Warranties and representations? Why it matters


Author: Emma Dolphin

In Sycamore Bidco Ltd v Breslin, the High Court considered whether express warranties in a share sale agreement could also found an action for misrepresentation.

The case

Following completion of a share acquisition, the buyer discovered what it considered to be accounting errors in the pre-transaction audited accounts on which it had relied when agreeing the price for the target company.

The share purchase agreement contained warranties relating to those accounts.

The buyer sued for breach of warranties and sought damages for misrepresentation on the basis that those warranties were also false representations which had induced it to buy the target company.

Warranty versus representation

Perhaps the most important distinction between warranties and representations is the basis on which damages are measured.

A warranty is a contractual statement or assurance given that a certain state of affairs exists. If the warranty is not true, the buyer may have a claim for breach of contract, the remedy for which is damages calculated on the basis of putting the claimant into the position it would have occupied if the warranty had been performed.

A representation is a statement of fact or opinion usually (but not always) made before the contract is entered into. For misrepresentation, which requires the claimant to show that it has relied on the representation and was induced by it to enter into the contract, the potential award for damages may be higher, as it will be calculated in the basis of restoring the parties to their pre-contract positions.

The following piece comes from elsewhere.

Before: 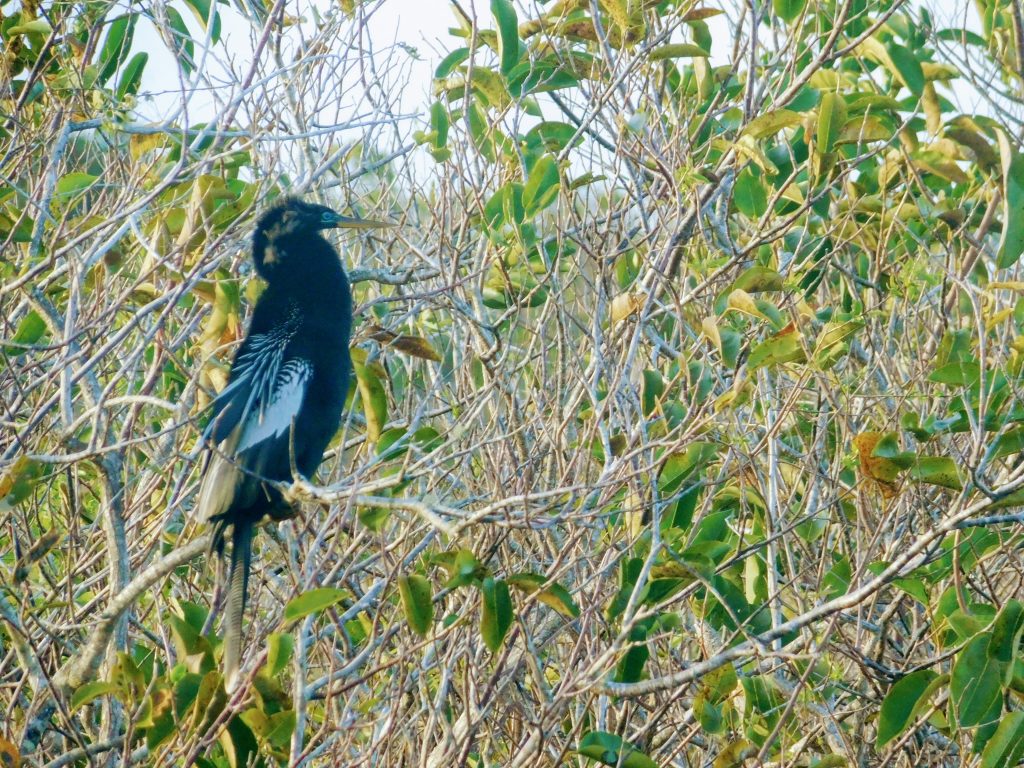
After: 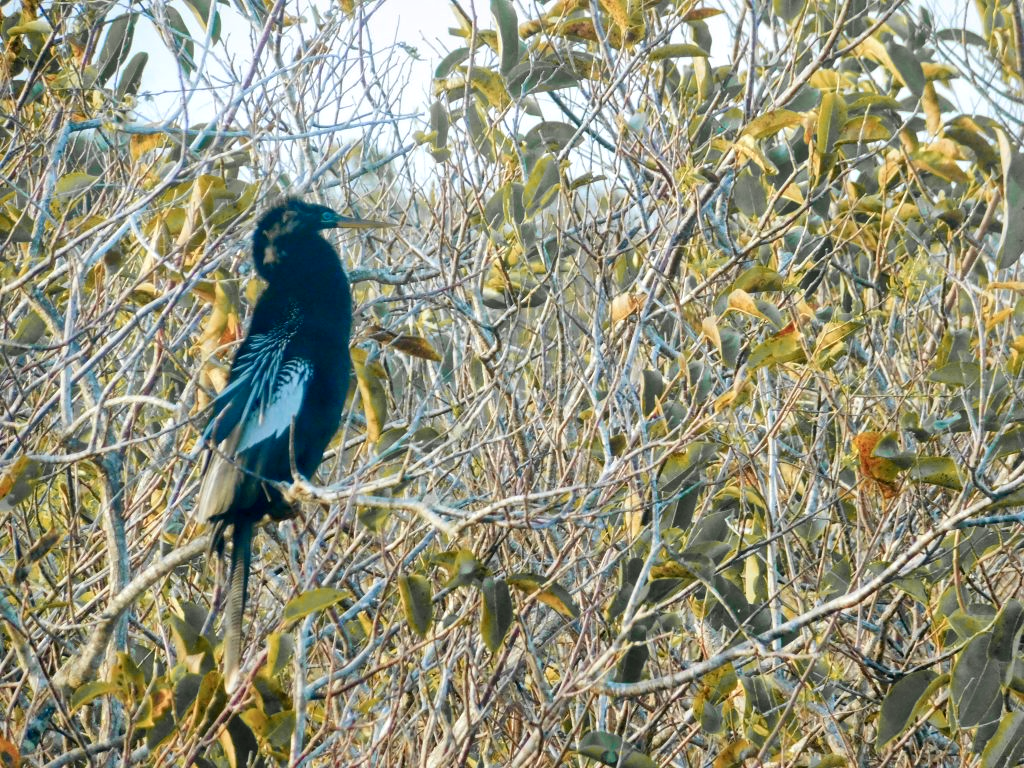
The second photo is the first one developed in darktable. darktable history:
local contrast: mode bilateral grid, contrast 20, coarseness 50, detail 140%, midtone range 0.2
color zones: curves: ch1 [(0.29, 0.492) (0.373, 0.185) (0.509, 0.481)]; ch2 [(0.25, 0.462) (0.749, 0.457)], mix 40.67%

In Sycamore, the difference between the lower, breach of contract damages, and the higher, misrepresentation damages, was estimated to be more than £10m.

The judgment

The judge held that the express warranties were not capable of supporting a claim for misrepresentation on the basis that:

  • the clear distinction between warranties and representations would have been understood by the draftsman of the agreement and this was apparent in the agreement
  • the warranties were never described as representations
  • the operative warranty provision did not include words of representation. In order to make the relevant material a representation there would need to be something to that effect in the agreement. It is not enough that the subject matter of the warranty is capable of being a representation
  • the disclosure letter in the agreement distinguished between warranties and representations by listing them separately
  • the warranty limitation provisions did not refer to representations and it would have been a strange and uncommercial state of affairs if the warranties had amounted to representations, but were deprived of a large part of their limitation
  • as the representation would have been only given in the contract itself, it did not sit with the usual case of misrepresentation, namely the making of the representation and, as a result, the entering into of the contract. The timing therefore did not work.


The case is an important reminder of the distinction between warranties and representations.

The question of whether a statement is a warranty, a representation or both, will depend on the wording used and the context of the contract in question. This case clearly demonstrates the need for careful drafting.